La transition démographique

Économie Normande

La Normandie représente 4 % de la production nationale de richesse. Les deux régions affichent aussi des performances économiques assez différentes. La valeur ajoutée du secteur augmente de + 8 % en Haute-Normandie contre - 7,2 % en Basse-Normandie entre 2007 et 2010. Cependant, le rebond de l’activité s’affirme dès 2010 au nord de la Seine. Les services non marchands (administration, santé, action sociale, éducation) progressent de 3 % en Haute-Normandie, alors qu’elle est atone en Basse-Normandie. La nouvelle région bénéficiera aussi des atouts apportés par la Basse-normandie. Parmi ceux-ci figure le tourisme.

L’emploi salarié normand a augmenté de 0,7 % en 2022 après une hausse de plus de 3 % en 2021. En Basse-Normandie, l'emploi augmente de +1,2 % dans le Calvados. La Normandie se caractérise par une part plus importante de salariés, et d’emplois dans l’industrie.

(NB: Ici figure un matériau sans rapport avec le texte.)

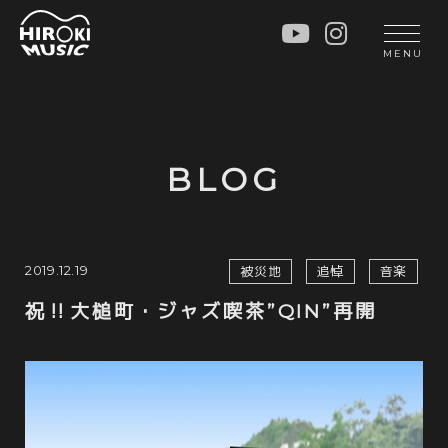
HOME
LIVE
MENU
INFO
GALLERY
PROFILE
LESSON
UNIT
LESSON
BLOG
SOCIAL ACTIVITY
WORKSHOP
INSTRUMENTS
BLOG
MUSIC
CONTACT
2019.12.19
被災地
追悼
音楽
DISCOGRAPHY
祝‼️大槌町・ジャズ喫茶”QIN”再開
VIDEOS
CINÉMA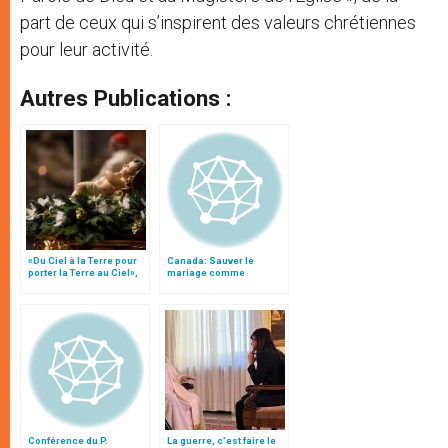
part de ceux qui s’inspirent des valeurs chrétiennes
pour leur activité.
Autres Publications :
«Du Ciel à la Terre pour
Canada: Sauver le
porter la Terre au Ciel»,
mariage comme
par Mgr Francesco Follo
institution fondamentale
reconnue par l'État
Conférence du P.
La guerre, c’est faire le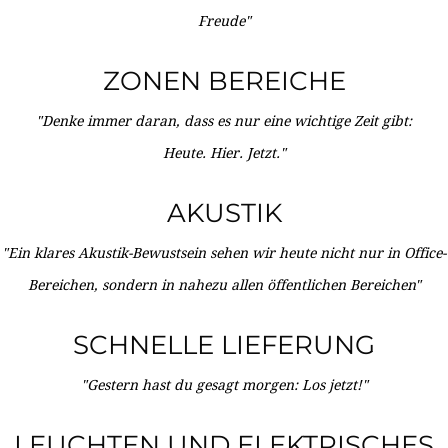
Freude"
ZONEN BEREICHE
"Denke immer daran, dass es nur eine wichtige Zeit gibt:
Heute. Hier. Jetzt."
AKUSTIK
"Ein klares Akustik-Bewustsein sehen wir heute nicht nur in Office-
Bereichen, sondern in nahezu allen öffentlichen Bereichen"
SCHNELLE LIEFERUNG
"Gestern hast du gesagt morgen: Los jetzt!"
LEUCHTEN UND ELEKTRISCHES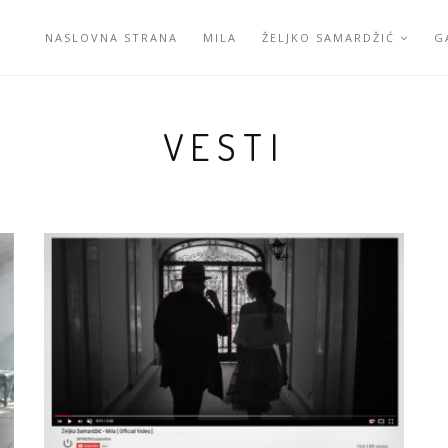
NASLOVNA STRANA
MILA
ŽELJKO SAMARDŽIĆ
G
VESTI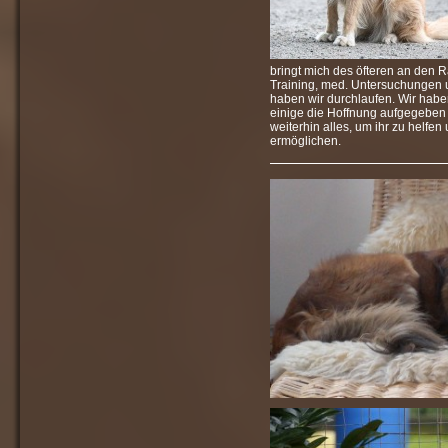
bringt mich des öfteren an den R
Training, med. Untersuchungen
haben wir durchlaufen. Wir habe
einige die Hoffnung aufgegeben
weiterhin alles, um ihr zu helfen
ermöglichen.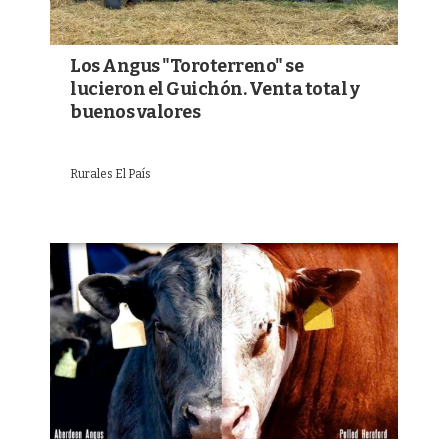
Los Angus "Toroterreno" se
lucieron el Guichón. Venta total y
buenos valores
Rurales El País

Quartiers Prioritaires de la Politique de la Ville (QPV)

En 2024, 222 000 Normands vivent dans l’un des 63 quartiers prioritaires de la politique de la ville (QPV) du territoire, soit 6,7 % de la population régionale. Ils étaient 190 000 en 2015. La communauté urbaine, accueille la moitié des habitants des QPV de la région. La Normandie et du Havre Seine Métropole (figure 1) comportent 23 QPV dans lesquels résident 110 500 habitants.

Quartiers Prioritaires

Quartiers Prioritaires

Les QPV normands sont trois fois plus en situation de pauvreté monétaire que l’ensemble des Normands (46 % contre 14 %). Les jeunes des QPV sont plus souvent ni en emploi, ni en études, ni en formation ou sortis du système scolaire (31 % contre 16 %). Les jeunes de moins de 25 ans représentent une part deux fois plus élevée que dans l’ensemble de la région.